_Page text_
================================
Disinformation is an old enemy with new weapons and powerful friends
In Book II of The Republic, Plato launches social philosophy’s foundational inquiry by posing social philosophy’s foundational question. Imagine discovering a ring which made you invisible so that you could behave with complete impunity. The person in possession of such a device “might with impunity take what he wished even from the marketplace, and enter houses and be with whom he pleased, and slay and loose from bonds whomsoever he would, and in all other things conduct himself among mankind as the equal of a god.” Why, Plato wonders, should a person facing no accountability or sanction ever behave justly or morally? Behind that moral question stood a political one: how, if at all, can a society be constructed to withstand the force of sociopathy?
The American founders, like Plato, predate modern psychological jargon, but they possessed deep psychological insight, and they recognized that the problem of sociopathic behavior challenges every social order. America’s founding generation feared sociopathic demagoguery as much as they did anarchy, and they understood that the two abet each other. In the Federalist Papers, Alexander Hamilton warned of the dangers posed by men with “talents for low intrigue and the little arts of popularity”—men who commence as demagogues and end as tyrants. Later, in a letter to President Washington, Hamilton warned that the “only path to a subversion of the republican system of the country” is by way of the ruthless demagogue who uses fear and flattery to “throw things into confusion [so] that he may ‘ride the storm and direct the whirlwind.’ ”
================================
_Records supplied_
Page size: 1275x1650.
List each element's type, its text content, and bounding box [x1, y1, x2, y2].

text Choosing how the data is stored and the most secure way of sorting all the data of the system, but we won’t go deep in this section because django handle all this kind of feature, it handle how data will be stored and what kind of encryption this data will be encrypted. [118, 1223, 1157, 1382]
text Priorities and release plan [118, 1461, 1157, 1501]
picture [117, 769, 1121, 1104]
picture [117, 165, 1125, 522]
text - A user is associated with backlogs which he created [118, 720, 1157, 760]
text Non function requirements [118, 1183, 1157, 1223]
================================
_What is asked_
- a) Can you transcribe the layout listing above, every line of it, word for word?
- b) Can you pick up the disinformation essay after its last sentence and keep writing?

_Results by task_
- a)
Page size: 1275x1650.
List each element's type, its text content, and bounding box [x1, y1, x2, y2].

text Choosing how the data is stored and the most secure way of sorting all the data of the system, but we won’t go deep in this section because django handle all this kind of feature, it handle how data will be stored and what kind of encryption this data will be encrypted. [118, 1223, 1157, 1382]
text Priorities and release plan [118, 1461, 1157, 1501]
picture [117, 769, 1121, 1104]
picture [117, 165, 1125, 522]
text - A user is associated with backlogs which he created [118, 720, 1157, 760]
text Non function requirements [118, 1183, 1157, 1223]

- b)
Trolls and Shitlords
In 2017 the Huffington Post unearthed a style manual for The Daily Stormer, a white supremacist website. The guide advised using “naughty humor” to draw in curious readers, and then hammering them with a few repeated points “over and over and over and over again.” The guide’s author, Andrew Anglin, added, “The unindoctrinated should not be able to tell if we are joking or not. . . . This is obviously a ploy and I actually do want to gas kikes. But that’s neither here nor there.”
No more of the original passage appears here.